= Manuela Vargas (flamenco dancer) =

Spanish flamenco dancer and choreographer

Manuela Hermoso Vargas known as Manuela Vargas (Seville, 1941 – Madrid, October 12, 2007) was a Spanish flamenco dancer.

== Biography ==
Manuela Vargas began working at the age of twelve in the tablao "El Guajiro", with the master Enrique El Cojo, and from there she moved to the Madrid tablao "El Duende". Her great opportunity came in 1964, when she won the International Dance Prize of the Theatre of Nations in Paris with the show Antología dramática del flamenco, by José Monleón. With this award-winning show she began her international career.

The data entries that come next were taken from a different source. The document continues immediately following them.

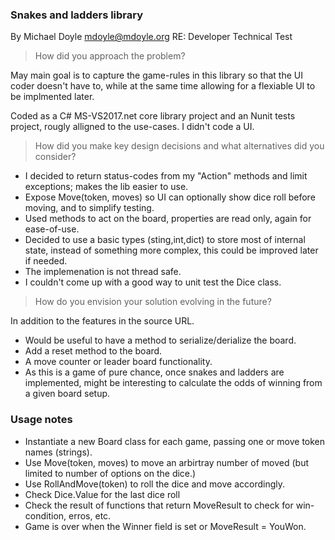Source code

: ### Snakes and ladders library
 
 By Michael Doyle <mdoyle@mdoyle.org>
 RE:  Developer Technical Test
 
> How did you approach the problem?  

May main goal is to capture the game-rules in this library so that the UI coder doesn't have to, while at the same time allowing for a flexiable UI to be implmented later.

Coded as a C# MS-VS2017.net core library project and an Nunit tests project, rougly alligned to the use-cases. 
I didn't code a UI.

> How did you make key design decisions and what alternatives did you consider?  

* I decided to return status-codes from my "Action" methods and limit exceptions; makes the lib easier to use.
* Expose Move(token, moves) so UI can optionally show dice roll before moving, and to simplify testing.
* Used methods to act on the board, properties are read only, again for ease-of-use.
* Decided to use a basic types (sting,int,dict) to store most of internal state, instead of something more complex, this could be improved later if needed.
* The implemenation is not thread safe.
* I couldn't come up with a good way to unit test the Dice class.

>How do you envision your solution evolving in the future?  

In addition to the features in the source URL.
* Would be useful to have a method to serialize/derialize the board.
* Add a reset method to the board.
* A move counter or leader board functionality.
* As this is a game of pure chance, once snakes and ladders are implemented, might be interesting to calculate the odds of winning from a given board setup.

### Usage notes

* Instantiate a new Board class for each game, passing one or move token names (strings).
* Use Move(token, moves) to move an arbirtray number of moved (but limited to number of options on the dice.)
* Use RollAndMove(token) to roll the dice and move accordingly.
* Check Dice.Value for the last dice roll
* Check the result of functions that return MoveResult to check for win-condition, erros, etc.
* Game is over when the Winner field is set or MoveResult = YouWon.
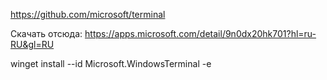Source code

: https://github.com/microsoft/terminal

Скачать отсюда: https://apps.microsoft.com/detail/9n0dx20hk701?hl=ru-RU&gl=RU

winget install --id Microsoft.WindowsTerminal -e
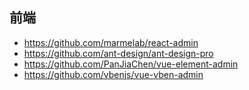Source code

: ## 前端
+ https://github.com/marmelab/react-admin
+ https://github.com/ant-design/ant-design-pro
+ https://github.com/PanJiaChen/vue-element-admin
+ https://github.com/vbenjs/vue-vben-admin
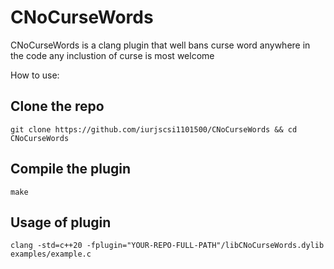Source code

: # CNoCurseWords
CNoCurseWords is a clang plugin that well bans curse word anywhere in the code
any inclustion of curse is most welcome

How to use:
## Clone the repo
`git clone https://github.com/iurjscsi1101500/CNoCurseWords && cd CNoCurseWords`
## Compile the plugin
`make`
## Usage of plugin
`clang -std=c++20 -fplugin="YOUR-REPO-FULL-PATH"/libCNoCurseWords.dylib examples/example.c`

In 1965 she was present in the Spanish pavilion at the New York World's Fair. In 1966 she performed for four weeks at the Prince of Wales Theatre in London. In 1969 she achieved a notable success at the Teatro Avenida in Buenos Aires. On her return from the American tour Manuela Vargas received the National Flamenco Dance Award for the Chair of Flamencology in Jerez de la Frontera.

In 1969 she co-starred with Mark Stevens in Jaime Camino's film "España otra vez". In Spain, in addition to having her own company, she participated in significant productions, such as Medea directed by Miguel Narros in 1984; "Así que pasen cinco años" by Federico García Lorca, in a version by the Centro Dramático Nacional (1989) and, with the same organization: La Gallarda (1992), by Rafael Alberti. Other productions to review were: La petenera, El Sur and Fedra. She was present at the opening gala of Seville Expo'92. Her last well-known collaboration in the world of cinema was La flor de mi secreto, by Pedro Almodóvar with Joaquín Cortés.

In 2006 she was awarded the Gold Medal of Merit in the Fine Arts.

She had two daughters with Horacio Vial Serrano, Rocio and Macarena. She died on October 12, 2007, in Madrid at the age of 66, as a result of a cancer that she had been suffering for years. She was buried in the cemetery of San Fernando in Seville.